PROBLEM DETAILS
Scan the entries and copy each line where the word "results" is present.

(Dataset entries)

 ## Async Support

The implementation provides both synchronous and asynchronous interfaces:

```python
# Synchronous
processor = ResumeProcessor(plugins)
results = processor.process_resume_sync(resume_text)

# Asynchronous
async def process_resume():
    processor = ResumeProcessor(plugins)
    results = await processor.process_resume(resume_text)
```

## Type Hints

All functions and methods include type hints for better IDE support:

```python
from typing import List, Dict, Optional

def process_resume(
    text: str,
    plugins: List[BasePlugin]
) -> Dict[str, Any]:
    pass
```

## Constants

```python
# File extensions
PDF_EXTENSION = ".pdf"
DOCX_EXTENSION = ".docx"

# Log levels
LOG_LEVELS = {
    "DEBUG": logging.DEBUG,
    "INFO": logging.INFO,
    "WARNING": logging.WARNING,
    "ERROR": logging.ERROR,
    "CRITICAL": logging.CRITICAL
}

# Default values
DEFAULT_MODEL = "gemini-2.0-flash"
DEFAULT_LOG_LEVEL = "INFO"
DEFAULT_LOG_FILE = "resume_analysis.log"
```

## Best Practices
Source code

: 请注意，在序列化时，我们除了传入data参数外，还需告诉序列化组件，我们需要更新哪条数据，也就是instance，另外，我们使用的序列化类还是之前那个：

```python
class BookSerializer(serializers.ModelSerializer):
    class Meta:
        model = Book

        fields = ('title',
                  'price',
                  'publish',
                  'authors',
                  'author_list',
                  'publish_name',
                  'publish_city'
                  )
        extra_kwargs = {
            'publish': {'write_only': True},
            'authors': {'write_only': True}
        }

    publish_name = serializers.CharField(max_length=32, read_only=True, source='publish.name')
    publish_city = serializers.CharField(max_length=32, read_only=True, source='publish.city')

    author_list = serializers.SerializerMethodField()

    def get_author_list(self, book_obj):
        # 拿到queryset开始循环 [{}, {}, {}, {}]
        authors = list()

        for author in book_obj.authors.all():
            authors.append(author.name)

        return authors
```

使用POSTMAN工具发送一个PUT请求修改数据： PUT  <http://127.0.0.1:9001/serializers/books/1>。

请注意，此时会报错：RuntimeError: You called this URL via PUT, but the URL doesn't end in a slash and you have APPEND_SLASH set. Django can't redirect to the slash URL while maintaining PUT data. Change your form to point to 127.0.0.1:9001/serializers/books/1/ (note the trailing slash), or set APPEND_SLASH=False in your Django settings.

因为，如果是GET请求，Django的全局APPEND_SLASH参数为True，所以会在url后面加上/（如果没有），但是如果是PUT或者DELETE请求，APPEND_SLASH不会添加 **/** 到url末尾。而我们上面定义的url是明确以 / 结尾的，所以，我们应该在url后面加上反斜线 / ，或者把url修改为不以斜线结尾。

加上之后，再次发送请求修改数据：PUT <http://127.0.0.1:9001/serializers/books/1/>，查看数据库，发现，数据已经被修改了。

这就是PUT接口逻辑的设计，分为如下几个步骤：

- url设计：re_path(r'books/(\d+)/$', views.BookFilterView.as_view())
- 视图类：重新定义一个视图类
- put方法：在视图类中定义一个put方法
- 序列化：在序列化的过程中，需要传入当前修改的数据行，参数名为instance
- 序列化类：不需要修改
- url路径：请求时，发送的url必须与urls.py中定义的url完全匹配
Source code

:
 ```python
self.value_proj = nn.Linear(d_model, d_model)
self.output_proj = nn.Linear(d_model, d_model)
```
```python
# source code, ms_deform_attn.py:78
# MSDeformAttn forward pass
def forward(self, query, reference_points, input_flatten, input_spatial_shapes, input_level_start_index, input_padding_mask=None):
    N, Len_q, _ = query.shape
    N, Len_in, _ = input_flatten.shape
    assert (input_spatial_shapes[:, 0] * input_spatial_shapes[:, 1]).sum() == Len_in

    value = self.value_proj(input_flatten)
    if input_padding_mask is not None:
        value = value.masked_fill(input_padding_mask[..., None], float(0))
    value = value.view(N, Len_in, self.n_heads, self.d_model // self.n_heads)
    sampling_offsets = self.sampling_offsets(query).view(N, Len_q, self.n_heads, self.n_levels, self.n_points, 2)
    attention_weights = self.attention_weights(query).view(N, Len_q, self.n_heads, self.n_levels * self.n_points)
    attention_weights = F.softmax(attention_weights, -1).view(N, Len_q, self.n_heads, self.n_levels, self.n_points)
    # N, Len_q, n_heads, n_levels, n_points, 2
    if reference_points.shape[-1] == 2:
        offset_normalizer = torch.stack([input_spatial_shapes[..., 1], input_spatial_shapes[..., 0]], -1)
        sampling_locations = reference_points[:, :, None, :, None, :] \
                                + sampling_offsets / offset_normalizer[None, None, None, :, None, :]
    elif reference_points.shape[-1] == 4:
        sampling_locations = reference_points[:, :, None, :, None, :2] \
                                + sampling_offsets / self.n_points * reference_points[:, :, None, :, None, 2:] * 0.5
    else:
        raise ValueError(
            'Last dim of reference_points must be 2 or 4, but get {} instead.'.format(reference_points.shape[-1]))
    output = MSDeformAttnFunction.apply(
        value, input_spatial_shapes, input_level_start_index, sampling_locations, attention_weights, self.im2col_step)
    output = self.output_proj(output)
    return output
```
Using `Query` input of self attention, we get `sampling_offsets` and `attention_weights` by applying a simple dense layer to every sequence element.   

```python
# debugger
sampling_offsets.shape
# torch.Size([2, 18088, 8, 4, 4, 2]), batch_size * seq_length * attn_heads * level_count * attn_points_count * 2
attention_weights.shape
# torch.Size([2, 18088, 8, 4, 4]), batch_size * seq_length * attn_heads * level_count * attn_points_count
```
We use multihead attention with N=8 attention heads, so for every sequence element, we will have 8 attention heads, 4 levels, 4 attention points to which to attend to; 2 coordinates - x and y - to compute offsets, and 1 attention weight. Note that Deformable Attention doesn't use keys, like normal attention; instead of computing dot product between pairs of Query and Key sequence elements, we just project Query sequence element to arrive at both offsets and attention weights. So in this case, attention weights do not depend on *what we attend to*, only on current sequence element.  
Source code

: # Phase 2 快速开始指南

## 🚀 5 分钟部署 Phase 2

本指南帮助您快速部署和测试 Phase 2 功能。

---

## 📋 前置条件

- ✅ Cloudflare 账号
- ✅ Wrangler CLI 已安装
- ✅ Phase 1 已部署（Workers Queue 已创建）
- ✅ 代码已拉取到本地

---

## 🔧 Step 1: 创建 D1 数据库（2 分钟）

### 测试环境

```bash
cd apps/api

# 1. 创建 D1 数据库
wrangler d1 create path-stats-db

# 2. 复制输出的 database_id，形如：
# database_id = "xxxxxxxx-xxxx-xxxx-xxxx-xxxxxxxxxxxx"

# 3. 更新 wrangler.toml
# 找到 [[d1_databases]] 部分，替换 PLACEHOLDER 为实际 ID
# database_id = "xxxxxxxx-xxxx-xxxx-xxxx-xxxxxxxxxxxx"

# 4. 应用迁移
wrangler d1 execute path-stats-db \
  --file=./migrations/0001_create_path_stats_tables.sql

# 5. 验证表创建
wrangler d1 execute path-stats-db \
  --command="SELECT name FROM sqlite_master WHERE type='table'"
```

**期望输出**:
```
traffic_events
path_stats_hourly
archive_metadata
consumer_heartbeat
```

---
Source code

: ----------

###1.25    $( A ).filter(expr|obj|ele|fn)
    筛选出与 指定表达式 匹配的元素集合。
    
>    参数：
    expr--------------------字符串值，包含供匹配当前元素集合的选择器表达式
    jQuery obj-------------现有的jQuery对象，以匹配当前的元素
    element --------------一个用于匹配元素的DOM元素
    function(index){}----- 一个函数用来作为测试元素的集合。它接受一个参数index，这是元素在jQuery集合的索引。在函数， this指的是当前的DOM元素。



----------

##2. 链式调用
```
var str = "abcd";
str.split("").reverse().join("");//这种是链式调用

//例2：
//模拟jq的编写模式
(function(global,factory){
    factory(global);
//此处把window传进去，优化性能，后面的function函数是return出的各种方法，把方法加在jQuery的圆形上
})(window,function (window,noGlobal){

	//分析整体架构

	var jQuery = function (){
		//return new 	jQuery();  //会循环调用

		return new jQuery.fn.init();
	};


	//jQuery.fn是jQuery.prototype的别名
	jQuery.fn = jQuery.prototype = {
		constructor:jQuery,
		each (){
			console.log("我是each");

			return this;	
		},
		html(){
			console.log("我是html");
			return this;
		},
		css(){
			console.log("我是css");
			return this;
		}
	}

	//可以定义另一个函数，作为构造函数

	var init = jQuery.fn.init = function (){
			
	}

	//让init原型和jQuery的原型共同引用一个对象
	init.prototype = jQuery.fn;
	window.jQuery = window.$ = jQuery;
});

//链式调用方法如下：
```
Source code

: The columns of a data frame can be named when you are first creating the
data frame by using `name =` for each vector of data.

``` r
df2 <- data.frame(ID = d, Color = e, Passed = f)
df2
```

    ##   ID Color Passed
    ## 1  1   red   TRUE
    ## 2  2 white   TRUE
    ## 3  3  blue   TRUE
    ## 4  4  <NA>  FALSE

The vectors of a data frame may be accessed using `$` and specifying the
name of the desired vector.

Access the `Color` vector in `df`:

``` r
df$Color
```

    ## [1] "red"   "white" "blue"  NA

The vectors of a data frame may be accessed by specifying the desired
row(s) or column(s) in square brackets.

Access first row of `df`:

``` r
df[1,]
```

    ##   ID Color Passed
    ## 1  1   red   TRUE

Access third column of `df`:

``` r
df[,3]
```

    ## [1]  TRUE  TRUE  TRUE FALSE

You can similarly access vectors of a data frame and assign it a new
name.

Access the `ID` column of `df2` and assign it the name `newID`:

RESPONSE TO THE TASK
results = processor.process_resume_sync(resume_text)
    results = await processor.process_resume(resume_text)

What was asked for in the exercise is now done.